### Given instruction
Give each line of the data below as a JSON list of strings, with one string per line and blank lines omitted.

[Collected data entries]
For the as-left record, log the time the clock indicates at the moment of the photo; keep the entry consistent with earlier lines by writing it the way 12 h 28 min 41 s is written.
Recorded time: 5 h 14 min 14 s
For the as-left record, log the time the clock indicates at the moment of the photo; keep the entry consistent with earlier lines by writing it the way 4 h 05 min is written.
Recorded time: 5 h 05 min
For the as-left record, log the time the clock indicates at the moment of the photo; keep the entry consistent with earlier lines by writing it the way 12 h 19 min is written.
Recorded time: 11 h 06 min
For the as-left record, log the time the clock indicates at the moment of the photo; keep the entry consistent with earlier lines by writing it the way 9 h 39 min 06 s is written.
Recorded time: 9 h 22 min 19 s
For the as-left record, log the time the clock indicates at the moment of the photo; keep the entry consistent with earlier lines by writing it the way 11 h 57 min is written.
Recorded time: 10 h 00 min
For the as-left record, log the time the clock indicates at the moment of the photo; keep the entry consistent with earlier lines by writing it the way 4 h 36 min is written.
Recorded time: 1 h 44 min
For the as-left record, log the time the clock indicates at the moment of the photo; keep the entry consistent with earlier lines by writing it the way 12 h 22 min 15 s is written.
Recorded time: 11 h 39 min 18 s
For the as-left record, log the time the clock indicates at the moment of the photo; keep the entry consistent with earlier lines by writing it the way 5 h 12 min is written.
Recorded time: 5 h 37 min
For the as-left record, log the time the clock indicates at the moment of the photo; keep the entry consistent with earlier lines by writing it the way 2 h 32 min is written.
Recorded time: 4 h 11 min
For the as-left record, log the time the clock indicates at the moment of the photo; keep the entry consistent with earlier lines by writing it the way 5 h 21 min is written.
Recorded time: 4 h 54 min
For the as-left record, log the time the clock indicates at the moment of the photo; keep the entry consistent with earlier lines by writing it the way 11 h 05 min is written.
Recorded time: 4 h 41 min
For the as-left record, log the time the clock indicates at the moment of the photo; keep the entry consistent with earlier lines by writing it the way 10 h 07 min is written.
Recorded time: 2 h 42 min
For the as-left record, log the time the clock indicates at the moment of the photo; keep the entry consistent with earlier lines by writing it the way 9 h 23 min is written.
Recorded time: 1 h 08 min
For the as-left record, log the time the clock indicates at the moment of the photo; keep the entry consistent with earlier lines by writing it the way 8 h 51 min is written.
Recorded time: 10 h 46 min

### Solution to the exercise
[
  "For the as-left record, log the time the clock indicates at the moment of the photo; keep the entry consistent with earlier lines by writing it the way 12 h 28 min 41 s is written.",
  "Recorded time: 5 h 14 min 14 s",
  "For the as-left record, log the time the clock indicates at the moment of the photo; keep the entry consistent with earlier lines by writing it the way 4 h 05 min is written.",
  "Recorded time: 5 h 05 min",
  "For the as-left record, log the time the clock indicates at the moment of the photo; keep the entry consistent with earlier lines by writing it the way 12 h 19 min is written.",
  "Recorded time: 11 h 06 min",
  "For the as-left record, log the time the clock indicates at the moment of the photo; keep the entry consistent with earlier lines by writing it the way 9 h 39 min 06 s is written.",
  "Recorded time: 9 h 22 min 19 s",
  "For the as-left record, log the time the clock indicates at the moment of the photo; keep the entry consistent with earlier lines by writing it the way 11 h 57 min is written.",
  "Recorded time: 10 h 00 min",
  "For the as-left record, log the time the clock indicates at the moment of the photo; keep the entry consistent with earlier lines by writing it the way 4 h 36 min is written.",
  "Recorded time: 1 h 44 min",
  "For the as-left record, log the time the clock indicates at the moment of the photo; keep the entry consistent with earlier lines by writing it the way 12 h 22 min 15 s is written.",
  "Recorded time: 11 h 39 min 18 s",
  "For the as-left record, log the time the clock indicates at the moment of the photo; keep the entry consistent with earlier lines by writing it the way 5 h 12 min is written.",
  "Recorded time: 5 h 37 min",
  "For the as-left record, log the time the clock indicates at the moment of the photo; keep the entry consistent with earlier lines by writing it the way 2 h 32 min is written.",
  "Recorded time: 4 h 11 min",
  "For the as-left record, log the time the clock indicates at the moment of the photo; keep the entry consistent with earlier lines by writing it the way 5 h 21 min is written.",
  "Recorded time: 4 h 54 min",
  "For the as-left record, log the time the clock indicates at the moment of the photo; keep the entry consistent with earlier lines by writing it the way 11 h 05 min is written.",
  "Recorded time: 4 h 41 min",
  "For the as-left record, log the time the clock indicates at the moment of the photo; keep the entry consistent with earlier lines by writing it the way 10 h 07 min is written.",
  "Recorded time: 2 h 42 min",
  "For the as-left record, log the time the clock indicates at the moment of the photo; keep the entry consistent with earlier lines by writing it the way 9 h 23 min is written.",
  "Recorded time: 1 h 08 min",
  "For the as-left record, log the time the clock indicates at the moment of the photo; keep the entry consistent with earlier lines by writing it the way 8 h 51 min is written.",
  "Recorded time: 10 h 46 min"
]